Friday, February 19, 2010
Today I happen to have handy a bunch of different flashes I always wanted to compare. Yes. Which one is more powerful, and by how much? The best way to show this is to use a light meter, put it at ten feet from the flash set at full power and measure what people call the "Guide Number". Basically the required aperture to illuminate a subject as medium gray. This is a useful number for undiffused strobes as for them it turns that:
Guide Number = aperture x distance = constant.
So if we measured f4 at 10 feet, the guide number GN is 40, which means that at 5 feet we will achieve the same exposure at f8 (closer, brighter, and so we can use a narrower aperture).
The higher the GN, the more powerful the flash. This of course at the same ISO.
So here are the numbers, I used ISO100 in all cases. Packs and flashes were all at full power.

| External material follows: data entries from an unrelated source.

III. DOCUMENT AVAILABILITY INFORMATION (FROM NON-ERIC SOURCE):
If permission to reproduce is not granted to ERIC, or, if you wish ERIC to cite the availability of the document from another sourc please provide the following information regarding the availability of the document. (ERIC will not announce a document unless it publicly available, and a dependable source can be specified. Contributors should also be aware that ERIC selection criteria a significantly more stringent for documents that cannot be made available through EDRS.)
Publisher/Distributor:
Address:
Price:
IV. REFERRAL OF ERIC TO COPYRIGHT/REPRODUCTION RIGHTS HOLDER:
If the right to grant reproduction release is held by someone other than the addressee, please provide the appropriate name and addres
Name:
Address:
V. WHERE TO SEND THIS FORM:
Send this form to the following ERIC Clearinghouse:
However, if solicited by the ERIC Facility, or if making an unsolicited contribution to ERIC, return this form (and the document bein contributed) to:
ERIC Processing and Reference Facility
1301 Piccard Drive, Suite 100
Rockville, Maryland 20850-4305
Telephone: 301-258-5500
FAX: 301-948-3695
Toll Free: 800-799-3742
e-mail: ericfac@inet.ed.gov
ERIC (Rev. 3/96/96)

Elinchrom Ranger S head with standard reflector + "A" Ranger RX pack. GN 250 $2100
Elinchrom Ranger Ring Flash + "A" Ranger RX GN 220 $1500+$1700
Alien Bees B800 +standard reflector GN 130 $280
Alien Bees B400 + standard reflector GN 90 $225
Canon 580ex II (zoom 80/28mm) GN 130/90 $440
QFlash+standard cone GN 110 $1080
Lumopro GN zoom 85/28mm GN 90/71 $120
Canon 580x II + Coco Ring Flash GN 35 $440+$80
Btw, I have found another test here on Flickr. Results are similar.
So what have I learned?
1) more expensive flashes have more power and the area where they are able to light uniformly is *much* larger (and rounder!) than with the cheaper speedlites (see the image). But greater power comes with a price (and greater responsibilities, but that is another story).

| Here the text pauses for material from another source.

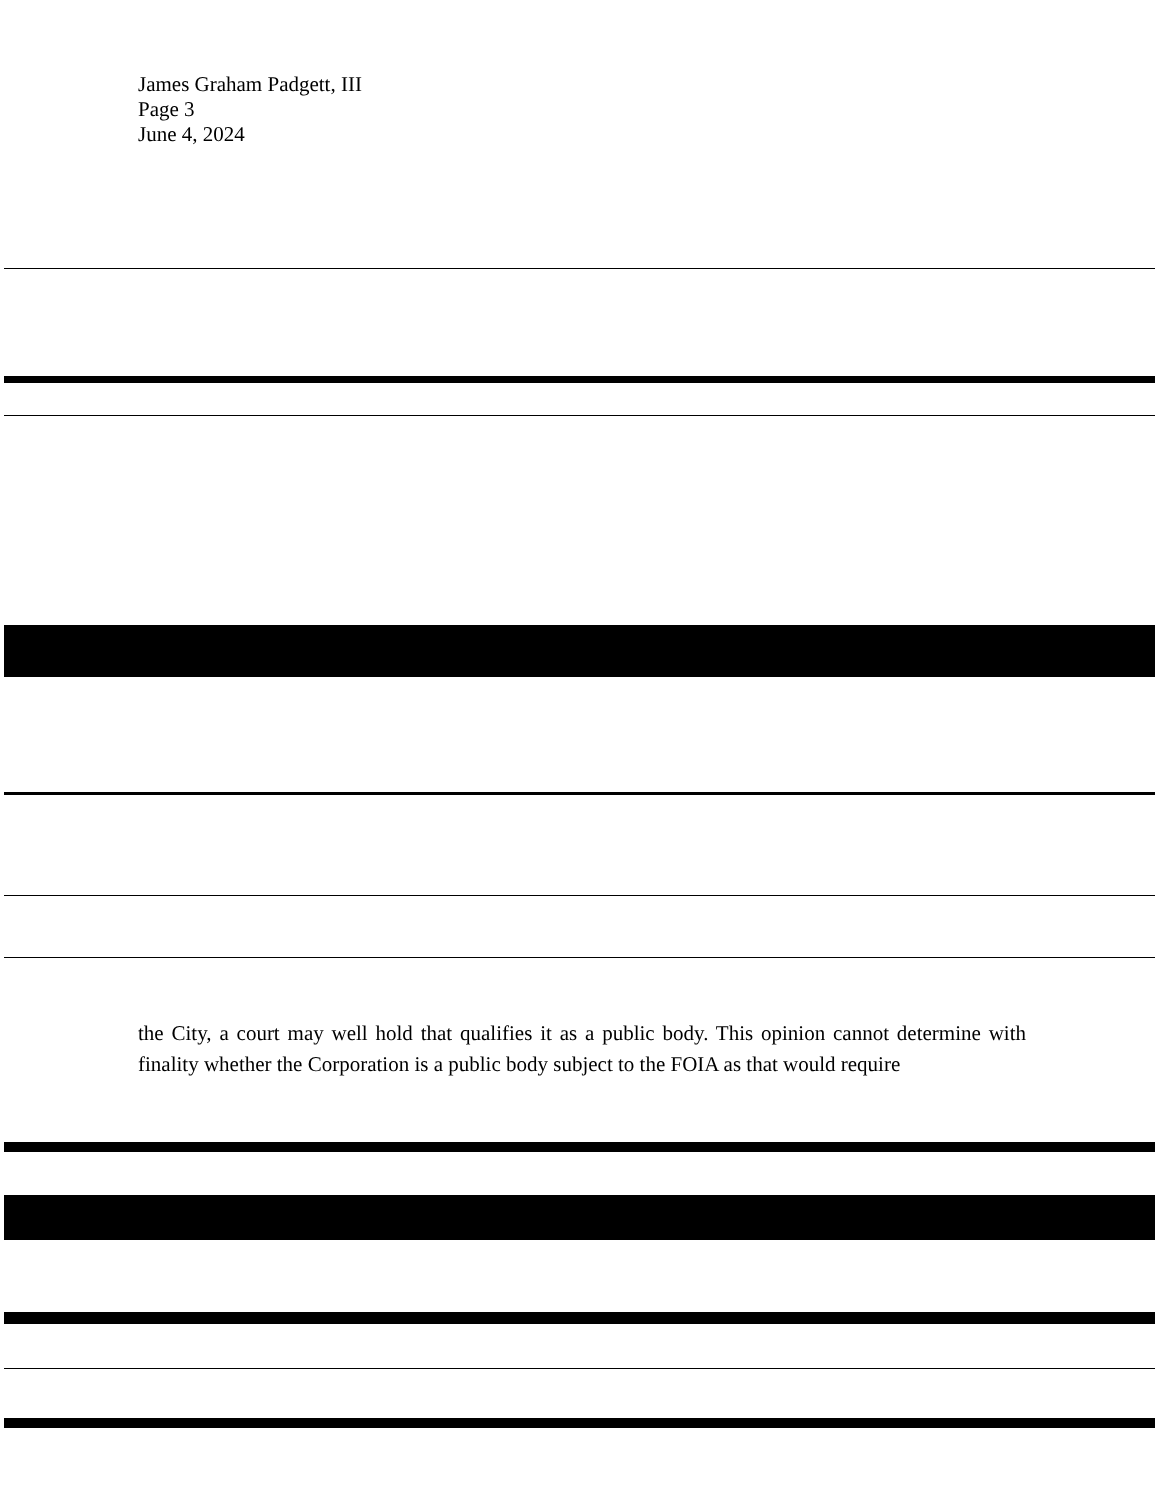James Graham Padgett, III
Page 3
June 4, 2024
the City, a court may well hold that qualifies it as a public body. This opinion cannot determine with finality whether the Corporation is a public body subject to the FOIA as that would require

2) The Canon 580x II is good! More powerful than the LumoPro and the QFlash, but *only* if you use the zoom feature. Read the manual..or pay $300 extra bucks compared to the LumoPro, which is a lot easier to use (see and extended review)...mmm.
3) The Canon+ the Coco Ring flash performs well, but the output is not that great, unless you are in studio. The zoom factor makes no difference with the Coco attached.
4) The QFlash is weak sauce for the price $1080 (head+pack)
4) The Speedlites are a tad cooler than the Elinchroms.
5) The Ranger pack has two outputs: A and B. A is 1+2/3 stops brighter.
6) the ABees Long throw reflector increases output by 1 stop! (from the Flickr Strobist group test)
Monday, February 8, 2010
Judson and I were asked to give a quick demonstration of the Softliter II (the one Annie Leibovitz uses) for portraits. This set up used a Softliter sl-5000 (the mid sized one) and a profoto head for the top portraits (Hey Paige!) , and a Canon 580x II for the bottom one (Mister Plax Photo trying to get the perfect Rembrandt...). Strobe was high on camera left and bounced on a white board to camera right. We used a 5D Mark II with 24-70 f2.8 USM Canon lens. You can see the Softliter reflected on the window...
Tuesday, February 2, 2010
I needed a second image of the patent black boots I photographed some weeks ago, so I went for a different, more metallic style. This time I shoot from above (camera was rigged on a boom). Lights: Diffused top flood, two strip lights very (very) low on the table to give edge to the shoes. And a small softbox from below. The difference? I used a metallic, sheer textile over a plexiglass as the surface on which the shoes lay down. The image on the left uses a similar set up, but adds a blue/yellow color palette and the top light is harder.
Small trick: I used a few small plexiglass cubes to angle the shoes the way I wanted. I used photoshop layers to increase the contrast on the background and usual details clean up.
Shot at ISO 100, f11, 1/125th. 35mm, with a Canon 7D.